"Action before feeling" is a phrase used in cognitive behavioral therapy, self-discipline training, and, my psychiatrist told me, A.A. I can't remember where I read it or heard it first, online or from my doctor, but in any event, it works. Not all the time, by any means, but often enough to make a difference.
Simply put, it means that when you need to do something, but don't want to do it, you do it anyway, and afterward you feel good for having done it.
I've been putting this to use in my life, so I can give you some examples:
- I don't want to clean the bathroom. I mean, I really don't want to do it. But I force myself to start, and once I've started, it gets less difficult. And after I'm done I'm rewarded not just with a sense of a job well done, but with a clean bathroom for days following.

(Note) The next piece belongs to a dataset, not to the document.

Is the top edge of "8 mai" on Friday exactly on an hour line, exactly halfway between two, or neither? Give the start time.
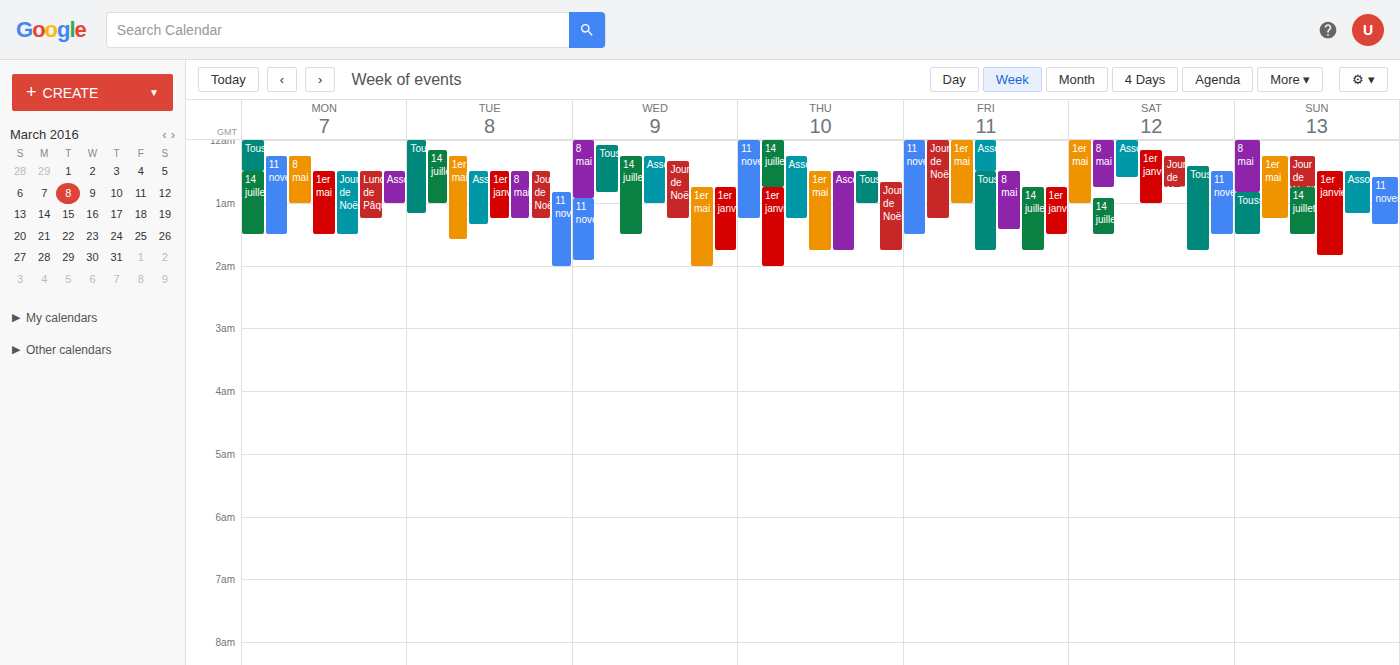
12:30 AM -- halfway between the 12 AM and 1 AM lines.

- For literally months I'd put off a job of boxing up a huge stack of monthly documents (1 or 2 months to a 2.5" high box), wrapping the boxes in stacks of 3 with packing tape, and taking them to UPS for shipping. By the time I forced myself to do the job last week, I had NINE boxes worth. This job had been hanging there stressing me for a long time because the boxes were sitting there, visible, all along. I didn't enjoy doing it because fastening them together is a bitch. But WOW did I feel good after I dropped them off!
- I bought one of those lightweight electric broom things a month ago. I'm not 100% happy with it, so the 3 boxes it came in - yes, three layers of boxes - were still sitting on the floor downstairs because I couldn't decide whether to ship it back. Yesterday I said look - you know you're too lazy to ship it back, and threw the boxes away. Did I feel wonderful? No. I'm still not 100% happy with it. But the decision isn't weighing on me any more - and the boxes aren't (a) making my living room icky, or (b) pressuring me to make the decision every time I see them.
I can't always force myself to do tasks, but recently that's been more due to physical than mood/emotional issues. This has been a rough month health-wise, and I haven't had a lot of energy, focus or willpower. I've needed a lot of extra sleep, which cuts into available time.
Even so, when I complete one of those jobs I have no interest in or actively don't want to do, there is always a reward, big or small - and often, as shown above, more than one reward.
It helps to say to myself, when faced with one of those tasks, "Action Before Feeling." It reminds me that there'll be a reward.
Try it out. I'm finding it a way to get past inertia - which is often a symptom of depression - and feel at least a little better about myself afterward.